# [Excerpted passage]
--- START ---

Athenogoras understood the passage as meaning that God was eternally "endowed with reason [logikos]', had the Logos within himself eternally, and that therefore the Son, as Logos, "did not come into existence" but was eternal (Leg 10.2).

Hippolytus paraphrased the passage to read: "He begot me before all ages." (Haer 6.14.3)

Ierenaeus 'proves' that the Logos was always with the Father from Prov 3.19-20, and applies the same passage to the Spirit always being with the Father, too. This is followed by a long quotation of Prov 8.22-25, 27-31, leaving it unclear whether it was the eternal pre-existence of the Son or Spirit or both being demonstrated.

Prov 8.22 is used to support subordination in Tertullian (Prax 7.3; 11.3), Justin (Dial 129.4), Origen (Princ 4.4.1), Dionysius of Alexandria (Ath Dion 4.2), and by the Arians. Of course, the dominant Arian interpretation lost out in the fourth century. Dionysius of Rome objects to 'created' meaning the same as 'made', but gave it a sense of 'begotten' or not being made (Ath Decr 26.5). Athanasius uses the words of the two Dionysius's to 'prove' that the Arian exegesis of Prov 8.22-31 was not from the early fathers.

--- END ---

(Records drawn from a collection)

--- START ---

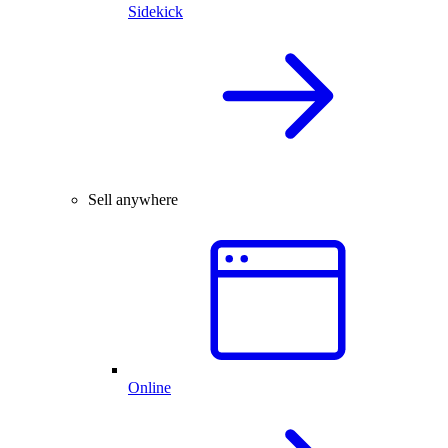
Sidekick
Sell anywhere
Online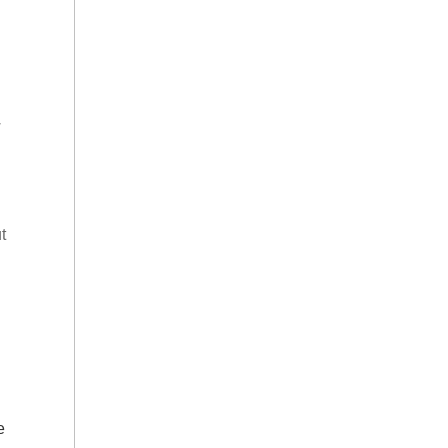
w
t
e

--- END ---

# [Brief A]
According to the passage on Proverbs 8.22, who used that verse to support subordination? List every one it names.
# [Brief B]
In the passage on Proverbs 8.22, what paraphrase of the verse is attributed to Hippolytus?
# [Brief C]
Reproduce the stretch of the passage on Proverbs 8.22 from "Athenogoras understood the" through "both being demonstrated.".

# [Reply A]
Tertullian, Justin, Origen, Dionysius of Alexandria, and the Arians

# [Reply B]
"He begot me before all ages."

# [Reply C]
Athenogoras understood the passage as meaning that God was eternally "endowed with reason [logikos]', had the Logos within himself eternally, and that therefore the Son, as Logos, "did not come into existence" but was eternal (Leg 10.2).

Hippolytus paraphrased the passage to read: "He begot me before all ages." (Haer 6.14.3)

Ierenaeus 'proves' that the Logos was always with the Father from Prov 3.19-20, and applies the same passage to the Spirit always being with the Father, too. This is followed by a long quotation of Prov 8.22-25, 27-31, leaving it unclear whether it was the eternal pre-existence of the Son or Spirit or both being demonstrated.